Julie frémit et grimaça. Elle avait fait découvrir le cinéma à son bourreau, lui offrant le bâton pour se faire battre. Il avait vite appris. Le film, la scène, il avait choisi à merveille. Elle s’avança de quelques pas pour découvrir que le film sur l’écran n’était pas la pire chose de cette pièce.

Pas un siège de la salle n’était vide. Des cadavres assis regardaient le film, l’un avec les viscères à l’air, l’autre de ses orbites vides d’où pendaient deux yeux seulement tenus par le nerf optique. Son voisin sans tête permettait à celui derrière lui, sans mâchoire, de voir. Chaque spectateur offrait un spectacle différent. Julie ne put que constater qu’aucune odeur nauséabonde n’emplissait le cinéma. Pas de mouche, pas d’asticot. Le travail était récent, très récent. Il avait tué tous ces gens, hommes, femmes, enfants et même nourrisson, constata Julie, en moins de quelques minutes, juste pour elle.

Elle tomba à genoux, ferma les yeux et pleura. Elle savait qu’elle était censée fuir. Elle ne pouvait pas. Tétanisée, paralysée de douleur et d’horreur, elle resta sur place, incapable de bouger. Le son du film la transperçant de l’intérieur, elle se boucha les oreilles, tentant par tous les moyens de s’isoler de son environnement.

Des mains prirent doucement les siennes, l’obligeant à se lever.

- Ouvre les yeux, ordonna-t-il d’une voix calme et tranquille.

Julie secoua la tête.

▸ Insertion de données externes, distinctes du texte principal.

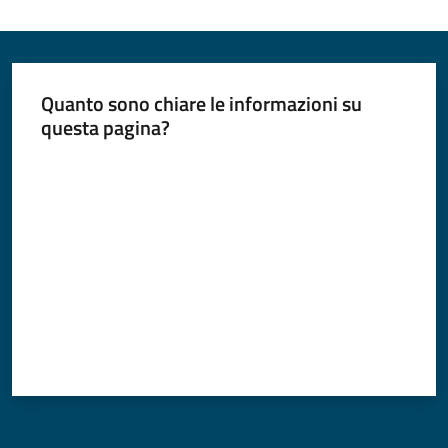
Periodico
Quanto sono chiare le informazioni su
Concordia
questa pagina?
Comune
Valuta da 1 a 5 stelle
Sportello
telematico
SUE
Tutti
gli
argomenti...
Seguici
su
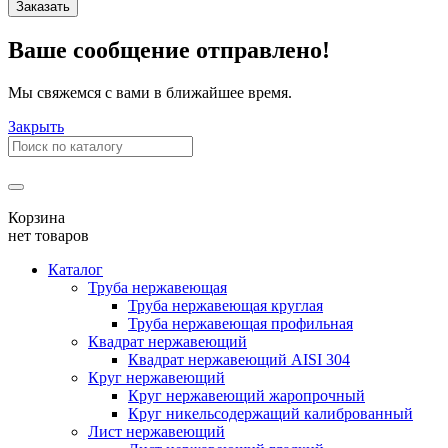
Заказать
Ваше сообщение отправлено!
Мы свяжемся с вами в ближайшее время.
Закрыть
Корзина
нет товаров
Каталог
Труба нержавеющая
Труба нержавеющая круглая
Труба нержавеющая профильная
Квадрат нержавеющий
Квадрат нержавеющий AISI 304
Круг нержавеющий
Круг нержавеющий жаропрочный
Круг никельсодержащий калиброванный
Лист нержавеющий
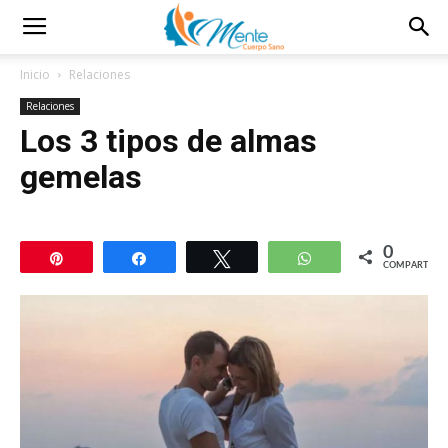
Inicio
Relaciones
Relaciones
Los 3 tipos de almas
gemelas
0
Pin
Compartir
Twittear
WhatsApp
COMPARTIR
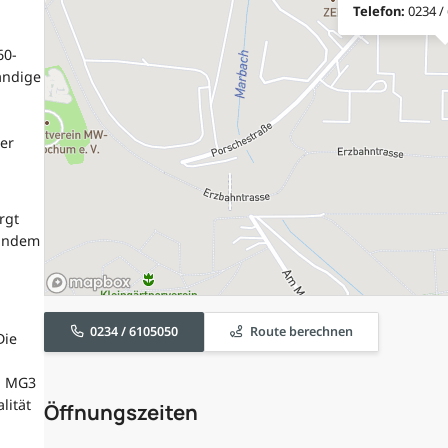
Telefon:
0234 /
60-
ändige
er
rgt
 indem
0234 / 6105050
Route berechnen
Die
n MG3
lität
Öffnungszeiten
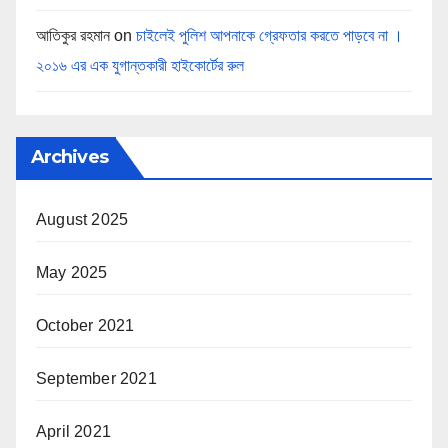
আতিকুর রহমান
on
চাইলেই পুলিশ আপনাকে গ্রেফতার করতে পাড়বে না ।
২০১৬ এর এক যুগান্তকারী হাইকোর্টের রুল
Archives
August 2025
May 2025
October 2021
September 2021
April 2021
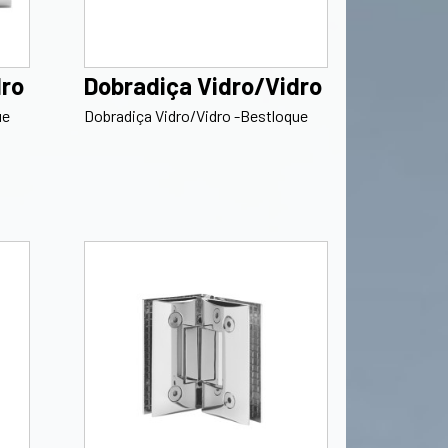
dro
Dobradiça Vidro/Vidro
ue
Dobradiça Vidro/Vidro -Bestloque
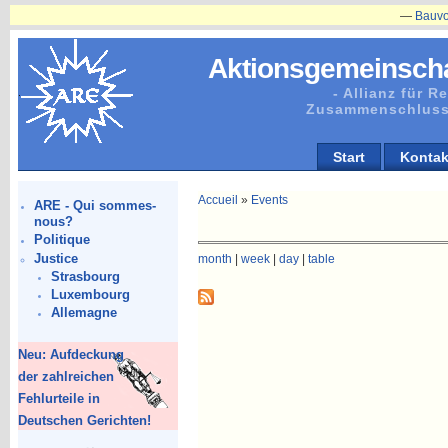
—
Bauvorhabe
Aktionsgemeinscha
- Allianz für 
Zusammenschluss
Start
Kontak
Accueil
»
Events
ARE - Qui sommes-
nous?
Politique
Justice
month
|
week
|
day
|
table
Strasbourg
Luxembourg
Allemagne
Neu: Aufdeckung
der zahlreichen
Fehlurteile in
Deutschen Gerichten!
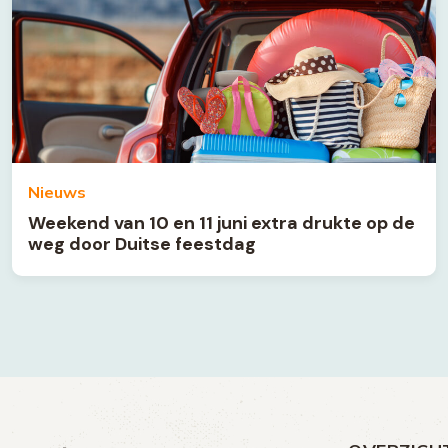
Nieuws
Weekend van 10 en 11 juni extra drukte op de
weg door Duitse feestdag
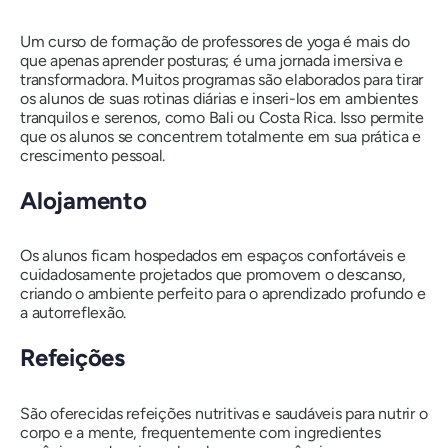
Um curso de formação de professores de yoga é mais do
que apenas aprender posturas; é uma jornada imersiva e
transformadora. Muitos programas são elaborados para tirar
os alunos de suas rotinas diárias e inseri-los em ambientes
tranquilos e serenos, como Bali ou Costa Rica. Isso permite
que os alunos se concentrem totalmente em sua prática e
crescimento pessoal.
Alojamento
Os alunos ficam hospedados em espaços confortáveis ​​e
cuidadosamente projetados que promovem o descanso,
criando o ambiente perfeito para o aprendizado profundo e
a autorreflexão.
Refeições
São oferecidas refeições nutritivas e saudáveis ​​para nutrir o
corpo e a mente, frequentemente com ingredientes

Elle ne pouvait pas. La musique du film la transperçait de nouveau.

- Obéis. Je veux que tu vois ce que j’ai fait pour toi.

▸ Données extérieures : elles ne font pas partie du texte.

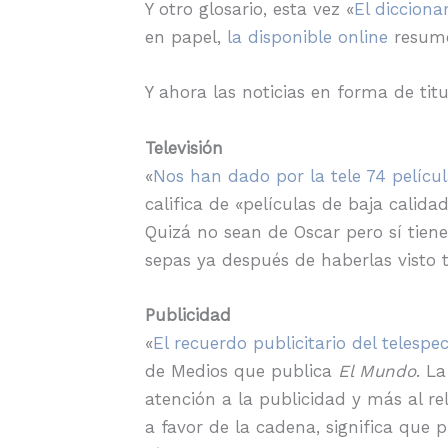
Y otro glosario, esta vez «
El dicciona
en papel,
la disponible online
resume 
Y ahora las noticias en forma de titu
Televisión
«
Nos han dado por la tele 74 pelícu
califica de «películas de baja calida
Quizá no sean de Oscar pero sí tien
sepas ya después de haberlas visto 
Publicidad
«
El recuerdo publicitario del teles
de Medios que publica
El Mundo
. L
atención a la publicidad y más al rel
a favor de la cadena, significa que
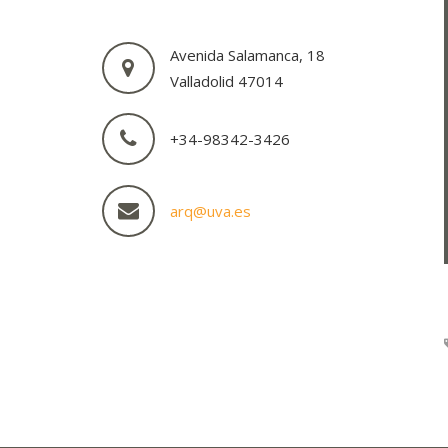
Avenida Salamanca, 18
Valladolid 47014
+34-98342-3426
arq@uva.es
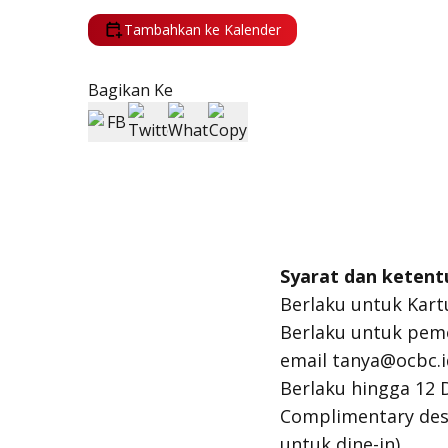
Tambahkan ke Kalender
Bagikan Ke
Syarat dan ketent
Berlaku untuk Kart
Berlaku untuk peme
email tanya@ocbc.i
Berlaku hingga 12
Complimentary dess
untuk dine-in)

Julie trembla, tenta de reculer, de lui échapper, secoua la tête. Il l’empoigna plus fermement sans toutefois lui faire le moindre mal. Il lui maintint les bras dans le dos et lui fit relever la tête.

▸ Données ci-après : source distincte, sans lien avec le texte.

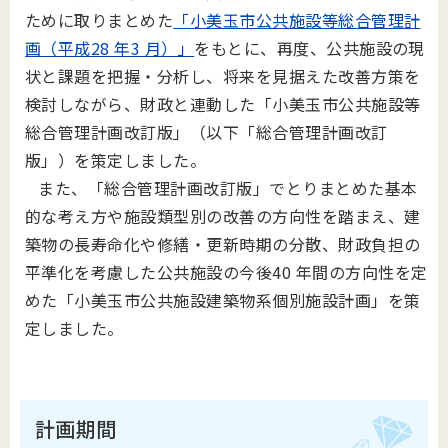
ために取りまとめた
「小美玉市公共施設等総合管理計
画（平成28 年3 月）」
をもとに、再度、公共施設の現
状と課題を把握・分析し、将来を見据えた改善方策を
検討しながら、財政と連動した「小美玉市公共施設等
総合管理計画改訂版」（以下「総合管理計画改訂
版」）を策定しました。
また、「総合管理計画改訂版」でとりまとめた基本
的な考え方や施設類型別の改善の方向性を踏まえ、建
築物の長寿命化や修繕・更新時期の分散、財政負担の
平準化を考慮した公共施設の今後40 年間の方向性を定
めた「小美玉市公共施設建築物系個別施設計画」を策
定しました。
計画期間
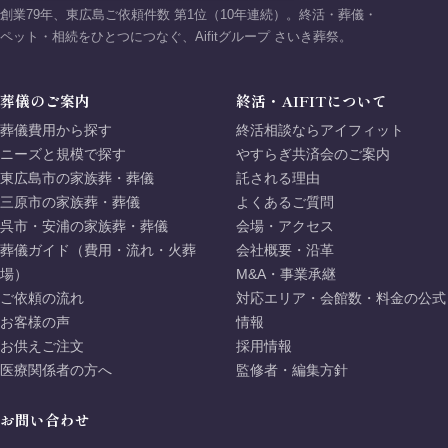
創業79年、東広島ご依頼件数 第1位（10年連続）。終活・葬儀・
ペット・相続をひとつにつなぐ、Aifitグループ さいき葬祭。
葬儀のご案内
終活・AIFITについて
葬儀費用から探す
終活相談ならアイフィット
ニーズと規模で探す
やすらぎ共済会のご案内
東広島市の家族葬・葬儀
託される理由
三原市の家族葬・葬儀
よくあるご質問
呉市・安浦の家族葬・葬儀
会場・アクセス
葬儀ガイド（費用・流れ・火葬
会社概要・沿革
場）
M&A・事業承継
ご依頼の流れ
対応エリア・会館数・料金の公式
お客様の声
情報
お供えご注文
採用情報
医療関係者の方へ
監修者・編集方針
お問い合わせ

- Crois-tu que c’est leur rendre honneur ? Vas-tu les laisser être morts pour rien ? Si tu ne les regardes pas, leur souffrance aura été inutile, vaine, sans but. Je les ai tués pour que tu les vois. Rends-leur leur dignité. Regarde-les.

Julie fut touchée en plein cœur. Ces hommes, ces femmes, ces enfants ne devaient pas avoir perdu la vie futilement. Les regarder ne ferait pas diminuer la souffrance de leurs proches mais au moins rendrait-elle leur perte moins insignifiante. Julie ouvrit les yeux et suivit son bourreau dans le complexe cinématographique.

Chaque salle présentait une ambiance différente, liée au film projeté. Un dessin animé : des enfants égorgés rougissaient les sièges. Un film d’esclavage : des spectateurs à la peau noire déchirée de coups de fouet pendaient enchaînés. Un film érotique : des corps nus gisaient dans des positions sexuelles étranges. Un film de guerre : des morceaux de cadavres explosés tapissaient le sol, les sièges, les murs, le plafond et même l’écran immaculé. Pour quelqu’un qui n’avait jamais vu un film de sa vie moins d’un an auparavant, il avait fait un travail remarquable.

Julie avait la nausée. Elle tremblait, lisant sur le visage de certains une souffrance inouïe. Elle ne pouvait s’empêcher de se sentir responsable. Ils étaient morts parce qu’elle avait été incapable de le distraire. Cela ne se reproduirait plus jamais.